Over recent years, the choir has toured throughout the US, Europe and Scandinavia with performances at Westminster Abbey and St. Paul’s Cathedral in London, King’s College, Cambridge, the Aldeburgh Festival, at the Vatican, and in Dresden and at the Thomaskirche in Leipzig. Domestically, the choir has appeared often at National AGO Conventions.
The boy choristers make frequent appearances on local and national television programs, such as the TODAY program, and the classical music radio station WQXR. They have sung with Sting at the tree lighting ceremony in Rockefeller Center, performed at the new Steinway Piano Hall on 6th Avenue, and in 2019 they appeared as the opening act at the Radio City Music Hall Christmas Spectacular.
Besides annual performances of Handel’s Messiah, the choir’s concerts at Saint Thomas Church have included presentations of the Fauré, Duruflé and Mozart Requiems, the J. S. Bach Passions, the Mass in B Minor, Handel’s Israel in Egypt, and James MacMillan’s Seven Last Words from the Cross.
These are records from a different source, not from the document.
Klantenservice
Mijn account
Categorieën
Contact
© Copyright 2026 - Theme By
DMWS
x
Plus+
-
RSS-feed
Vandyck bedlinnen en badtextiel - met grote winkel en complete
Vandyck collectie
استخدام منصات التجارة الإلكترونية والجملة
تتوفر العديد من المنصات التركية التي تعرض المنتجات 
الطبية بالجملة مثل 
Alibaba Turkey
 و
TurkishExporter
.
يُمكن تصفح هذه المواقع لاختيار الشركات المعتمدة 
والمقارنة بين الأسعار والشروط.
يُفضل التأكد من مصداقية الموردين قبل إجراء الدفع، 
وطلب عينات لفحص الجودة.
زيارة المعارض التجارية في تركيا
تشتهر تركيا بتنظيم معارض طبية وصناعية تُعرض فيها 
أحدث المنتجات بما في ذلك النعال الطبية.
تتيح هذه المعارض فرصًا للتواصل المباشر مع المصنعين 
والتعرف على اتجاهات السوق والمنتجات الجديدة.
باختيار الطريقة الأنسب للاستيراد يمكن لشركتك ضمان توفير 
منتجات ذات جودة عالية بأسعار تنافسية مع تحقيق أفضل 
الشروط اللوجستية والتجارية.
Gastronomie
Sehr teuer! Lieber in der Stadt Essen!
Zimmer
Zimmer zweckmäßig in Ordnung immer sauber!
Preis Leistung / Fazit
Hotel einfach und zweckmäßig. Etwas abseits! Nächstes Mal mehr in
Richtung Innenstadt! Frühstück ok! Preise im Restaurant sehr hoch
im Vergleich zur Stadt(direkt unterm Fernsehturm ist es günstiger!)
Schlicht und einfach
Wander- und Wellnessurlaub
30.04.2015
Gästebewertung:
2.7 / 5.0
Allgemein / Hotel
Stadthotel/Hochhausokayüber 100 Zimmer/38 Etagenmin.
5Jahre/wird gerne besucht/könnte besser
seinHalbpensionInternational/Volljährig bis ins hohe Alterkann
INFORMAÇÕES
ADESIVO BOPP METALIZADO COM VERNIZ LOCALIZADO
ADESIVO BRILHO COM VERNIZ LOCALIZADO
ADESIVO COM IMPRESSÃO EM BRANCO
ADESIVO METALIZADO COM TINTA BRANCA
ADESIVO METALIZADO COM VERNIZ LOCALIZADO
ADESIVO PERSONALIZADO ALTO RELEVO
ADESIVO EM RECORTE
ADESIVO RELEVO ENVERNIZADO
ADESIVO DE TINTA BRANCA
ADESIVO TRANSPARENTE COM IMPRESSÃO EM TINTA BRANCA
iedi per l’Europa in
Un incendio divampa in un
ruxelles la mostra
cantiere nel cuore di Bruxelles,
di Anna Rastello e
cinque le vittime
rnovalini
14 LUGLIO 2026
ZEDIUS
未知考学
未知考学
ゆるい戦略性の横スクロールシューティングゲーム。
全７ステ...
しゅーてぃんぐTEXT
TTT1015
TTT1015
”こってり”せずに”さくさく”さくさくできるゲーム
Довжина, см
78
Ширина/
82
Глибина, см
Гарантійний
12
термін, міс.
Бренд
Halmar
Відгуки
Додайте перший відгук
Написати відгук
The choir has given the US premieres of works by John Tavener, Nico Muhly, and in recent times has commissioned new choral music by Trevor Weston, Julian Wachner and Francis Pott. In 2016, a concert in memory of former Director of Music John Scott was performed with Orchestra of St. Luke’s under the direction of Sir Simon Rattle.
The choir has made many commercial recordings under successive Directors of Music, Gerre Hancock and John Scott, and has recently done so under the direction of Jeremy Filsell. Besides The Music of Gerre Hancock, albums marking the 400th anniversary of the death of William Byrd (Propers for the feast of Corpus Christi, sung within the recreation of the pre-Reformation Sarum Rite Mass), and a recording of Anglo-American Christmas music (Acis) were released in 2023. New recordings of the choral music of Calvin Hampton and Kenneth Leighton are scheduled in 2025 (Signum).
The Gentlemen of the Saint Thomas Choir are all professional singers, and the Boy Choristers all attend the Saint Thomas Choir School, instituted in 1919, nowadays the only remaining educational establishment of its type in the US. The Saint Thomas Choir of Men and Boys is represented by Karen McFarlane Artists, Inc.